Forget about your big offices of state, it’s the Department of Petty Annoyances that would punch well above its weight (added to Michael Gove’s remit, obviously), solving the kind of familiar irritations that are disproportionately troublesome.
How about a requirement that any company that sells services online should provide an equally easy way to cancel that service? You know… something novel like a “cancel my subscription” button? There is no reason in this technologically adroit age that companies should force us to ring up busy switchboards just so they can subject us to the hard sell. Just give us an unsubscribe button, goddamn it! (Yes, I’m talking about you Sky, Virgin, and nearly every mobile operator I can name.)
How about a requirement that serial numbers be displayed prominently on products and, where possible, in a font that doesn’t require a scanning electron microscope to read? And can’t somebody stop “paperless prescriptions” that come on about a dozen sheets of paper that are mostly left blank? And why is it cheaper for the Post Office to deliver takeaway menus than it is to send a letter?

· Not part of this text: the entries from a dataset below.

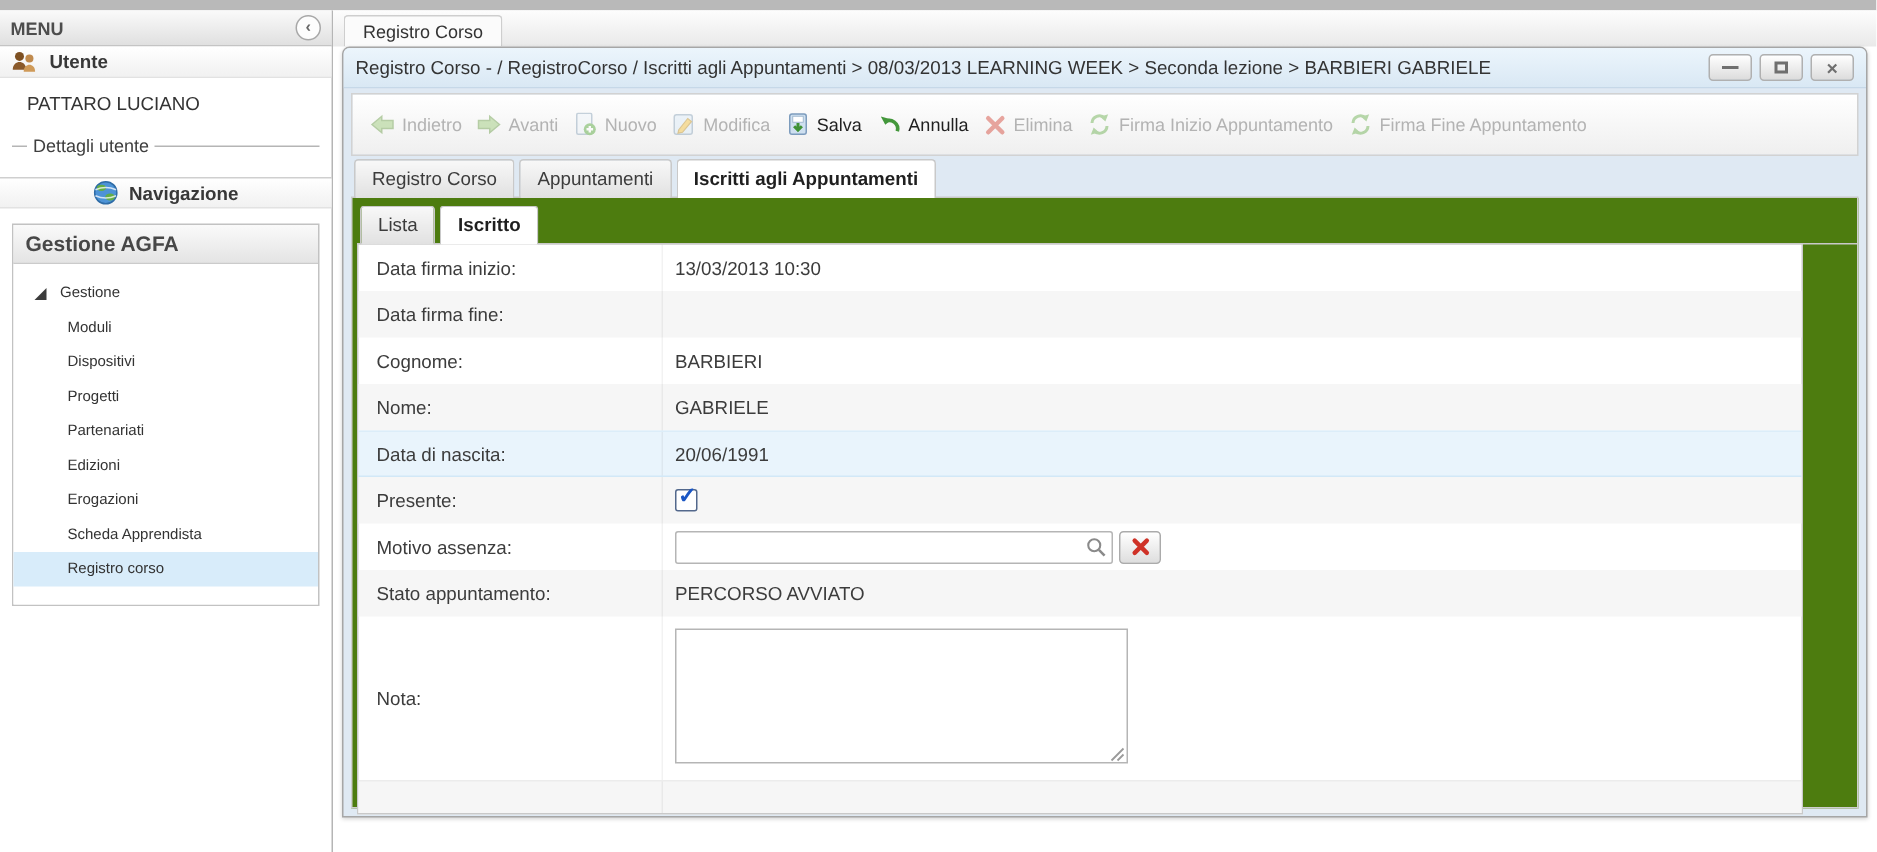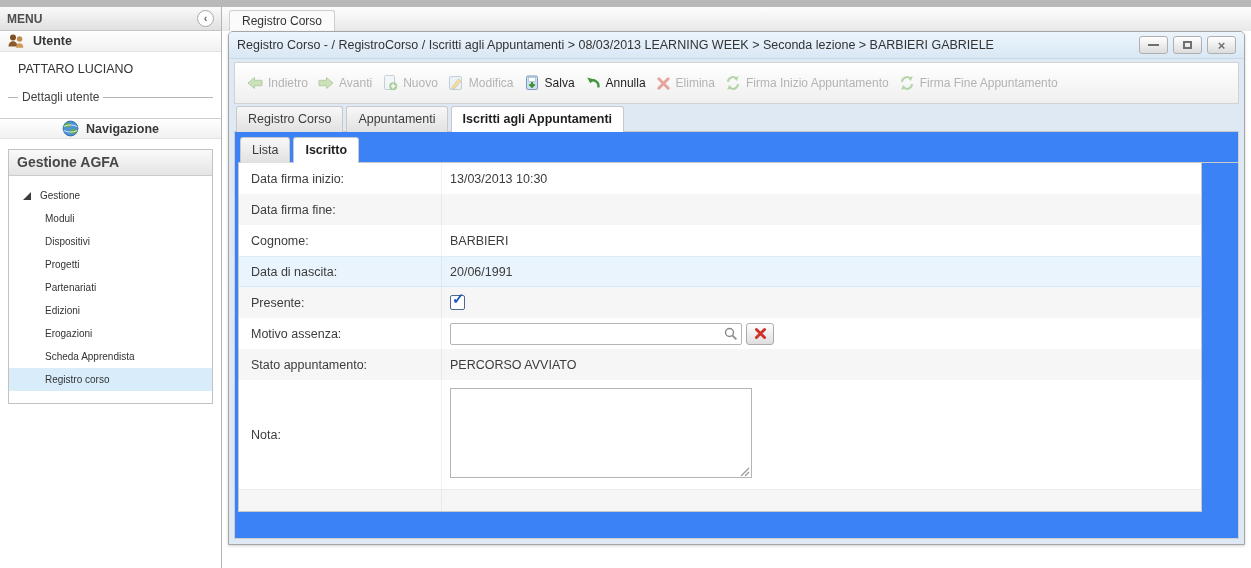--- a/index.html
+++ b/index.html
@@ -70,7 +70,7 @@
          border-radius:3px 3px 0 0; cursor:pointer; }
   .tab.active { background:#fff; font-weight:bold; color:#1f1f1f; height:26px; }
 
-  .content1 { flex:1; background:#3b82f6; border:1px solid #cfcfcf; border-top:none; padding:5px 0 0 3px; min-height:0; }
+  .content1 { flex:1; background:#4d7c0f; border:1px solid #cfcfcf; border-top:none; padding:5px 0 0 3px; min-height:0; }
   .subwrap { padding-right:36px; }
   .form-panel { border:1px solid #c9c9c9; margin-top:-1px; background:#fff; }
 

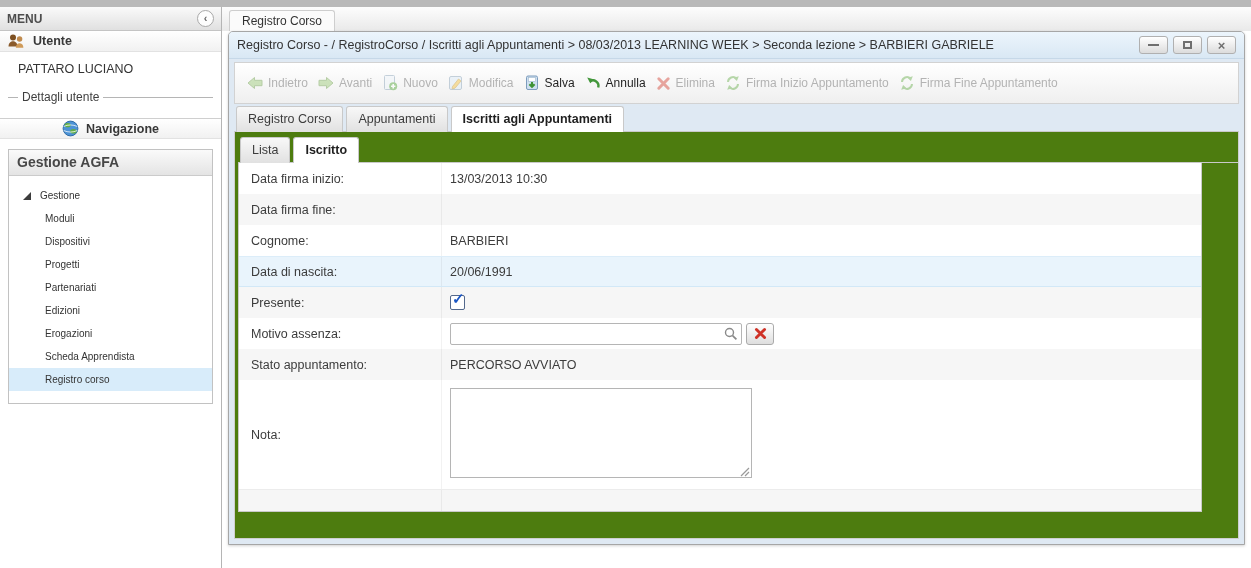--- a/index.html
+++ b/index.html
@@ -294,6 +294,10 @@
                 <span class="lbl">Cognome:</span>
                 <span class="val">BARBIERI</span>
               </div>
+              <div class="frow alt">
+                <span class="lbl">Nome:</span>
+                <span class="val">GABRIELE</span>
+              </div>
               <div class="frow hl">
                 <span class="lbl">Data di nascita:</span>
                 <span class="val">20/06/1991</span>

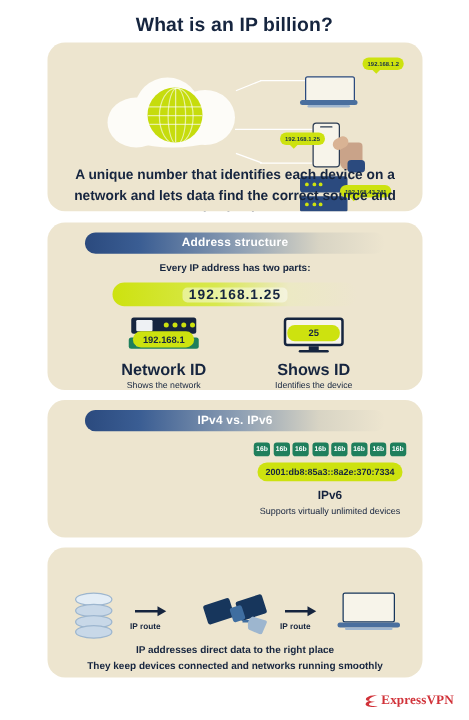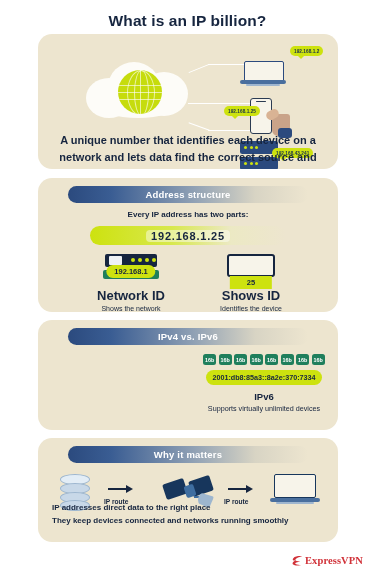--- a/index.html
+++ b/index.html
@@ -131,8 +131,8 @@
   .monitor .stand{position:absolute;left:20px;top:23px;width:8px;height:4px;background:#16253f;}
   .monitor .foot{position:absolute;left:12px;top:26px;width:24px;height:2px;border-radius:1px;background:#16253f;}
   .hostpill{
-    position:absolute;left:50%;transform:translateX(-50%);top:22px;
-    background:#cde20f;border-radius:0;padding:2px 17px;
+    position:absolute;left:50%;transform:translateX(-50%);top:6px;
+    background:#cde20f;border-radius:6px;padding:2px 17px;
     font-size:7.5px;font-weight:700;color:#16253f;z-index:3;
   }
 

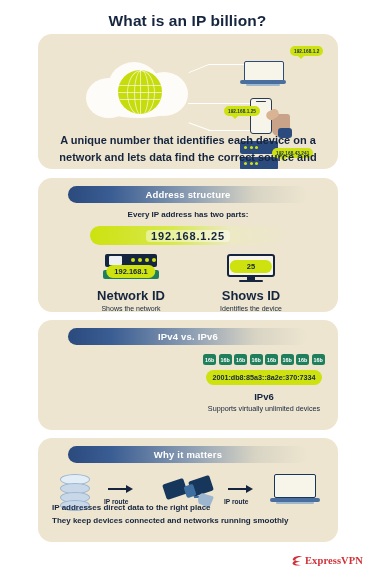--- a/index.html
+++ b/index.html
@@ -334,9 +334,6 @@
   </div>
 
   <div class="card card-why">
-    <div class="sec-head">
-      <span>Why it matters</span>
-    </div>
 
     <div class="why-row">
       <div class="db">

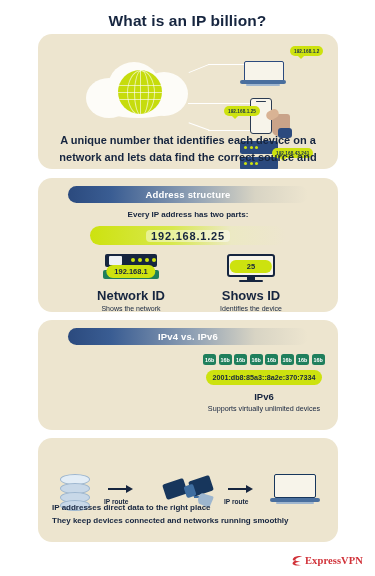--- a/index.html
+++ b/index.html
@@ -183,7 +183,7 @@
   .lap2 .base2{position:absolute;left:6px;top:27.5px;width:38px;height:2.5px;border-radius:2px;background:#9fb6cf;}
 
   .why-cap{
-    position:absolute;left:14px;right:14px;top:64px;
+    position:absolute;left:14px;right:14px;top:76px;text-align:center;
     font-size:8px;line-height:1.6;font-weight:600;color:#16253f;
   }
 

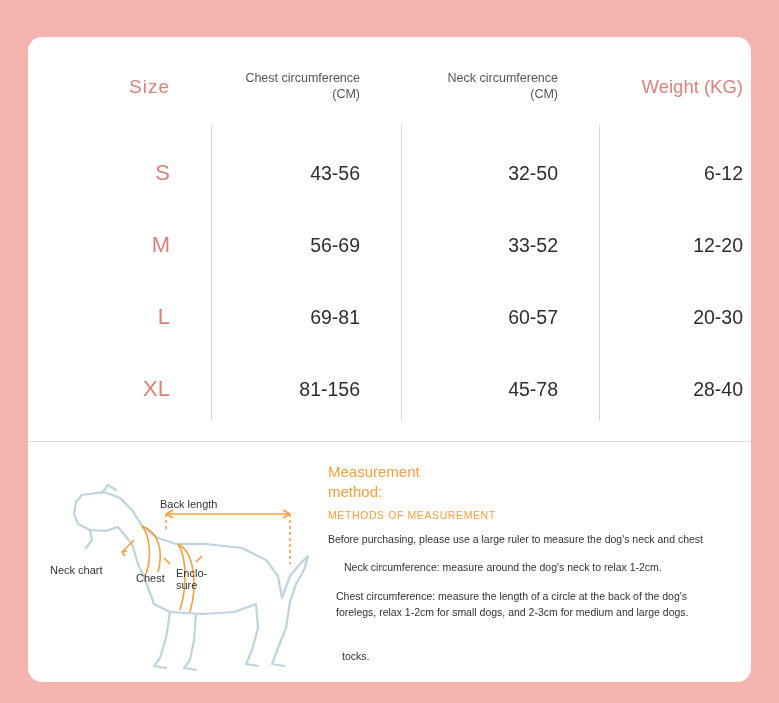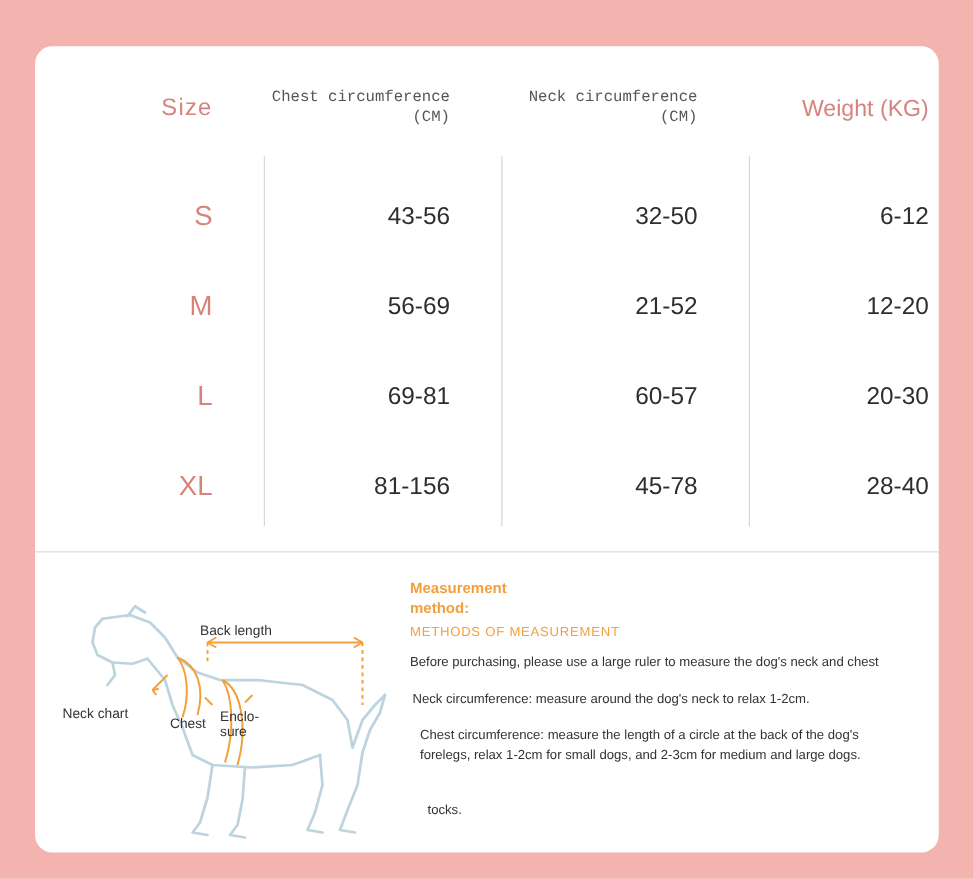--- a/index.html
+++ b/index.html
@@ -58,7 +58,6 @@
     line-height: 1.25;
     text-align: left;
     padding-left: 44px;
-    font-family: Liberation Mono, monospace;
   }
   .head-sub .l2 { display: block; }
   .head-weight {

Let’s also have one standard recycling scheme across the country with containers that are fit for purpose, so no more cramming big screen TV packaging into small plastic crates or having plastic bottles spill out of tall, narrow, lightweight bags. And while we’re about it: give us easy-to-access information so it doesn’t require nine-factor verification to check when it’s your next bin day.
This is just the beginning…
Government websites shouldn’t ring you with a security code they read out faster than your brain can conceive numbers. Imagine, too, no more flat-rate fares on our buses that make it prohibitively expensive travelling one-stop because the fare is the same as travelling across the entire county. Let’s put an end to household security lights that can burn through a curtain at 1000 yards and canned goods that still come without a ring pull. And stop damaging the covers of books with stickers!
We also need an opt-in culture rather than opt-out. If you push a catalogue through my letterbox, I shouldn’t be obliged to keep it safe until you come to collect it next week. It’s going in the bin.
All too trivial for government, you might say, but not too trivial for the Department of Petty Annoyances; the smallest department in Whitehall but, when it comes to quality of life, the only one that matters.